[begin Text to read]
A response to the article written by Egbert T. Bush on August 7, 1930 entitled
“Buchanan’s, A Tavern With A Long History”
Never, never assume. That’s a lesson I have just learned again. When I began looking into the history of Buchanan’s Tavern, I was operating on the assumption that the original 18th century tavern was the old stone house at the top of the hill on Route 579, just north of the intersection of County Routes 523 and 579. And the newer Buchanan’s was the old house on the northeast corner of the intersection, now owned by the Micek family. Turns out, I was wrong, but now I know why. And I’ve gotten a chance to write about one of my favorite early settlers, Daniel Robins. Here is the tale:
The first home in the vicinity of what became known as Buchanan’s Hill was the stone building at the northwest corner of the intersection of the Malayaleck Path, also known as the Trenton-Easton Turnpike (Route 579), and the road from Howell’s Ferry to Flemington (Route 523). Originally, the turnpike road ran up the hill at an angle that began in front of the Micek house.1 That route took the traveler up the steep hill where the old house sat at the top. (The old route can still be seen as a surviving driveway.) According to the datestone over the door, the stone house at the top of the hill was built in 1725. There is a third house at this location, which is prominent as you approach the intersection, driving north on Route 579. The house sits on the west side of Route 523, facing the intersection, with a lovely wide porch.
Other names for this area were “Buchanan’s” or even “Buchanansville.” In deeds and other records pertaining to this vicinity, references to Buchanan’s Tavern are very common. It served as a significant landmark for travelers. Those old travelers are gone, so they cannot tell me which of the three Raritan Township houses served as the tavern: the old stone house (on Block 60 lot 40), the frame house that faces the valley (Block 60 lot 34), or the Micek house on the corner (Block 63 lot 71).
The old stone house was especially noteworthy for its remarkable view. Jonathan M. Hoppock wrote:
“From this elevation the eye has a view of the Raritan valley as far east as Bound Brook. Also from this point a view can be had of the Sourland Mountain range from the Delaware on the west, extending through the counties of Hunterdon and Somerset, presenting to the view a greater scope ofcountry than can probably be seen from any other point in the county.”2
At some point, the route up the hill was moved over a little to the south. I’ve often wondered why the new route was preferable to the old one. The Indians wisely climbed the hill at a slant rather than straight up as the new route seems to do. But a closer look at the old route makes it clear that it was too narrow to allow for the truck and car traffic that uses the county road, being wedged in between a small cliff and the old house. In any case, it left the old stone house set back from the road, and today it is barely visible on the right as you climb the steep hill.
[end Text to read]
* Your goal: Reproduce the passage from the Buchanan's Tavern piece above between "Other names for" and "63 lot 71).", inclusive.
[begin Information shown]
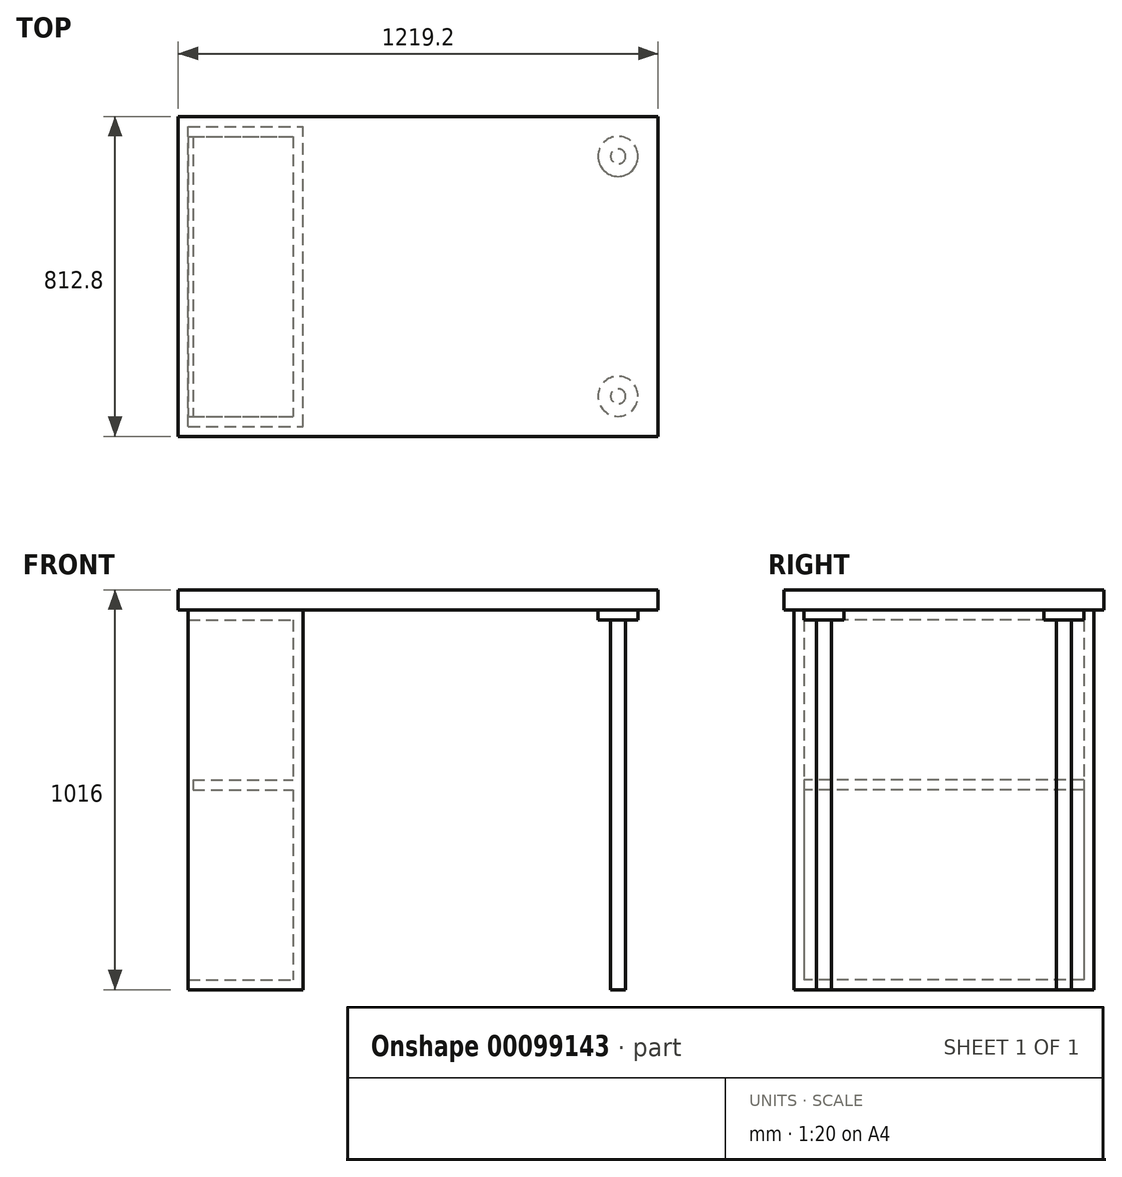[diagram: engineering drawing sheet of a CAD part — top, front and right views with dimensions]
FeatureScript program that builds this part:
[end Information shown]
* Answer for the task:
Other names for this area were “Buchanan’s” or even “Buchanansville.” In deeds and other records pertaining to this vicinity, references to Buchanan’s Tavern are very common. It served as a significant landmark for travelers. Those old travelers are gone, so they cannot tell me which of the three Raritan Township houses served as the tavern: the old stone house (on Block 60 lot 40), the frame house that faces the valley (Block 60 lot 34), or the Micek house on the corner (Block 63 lot 71).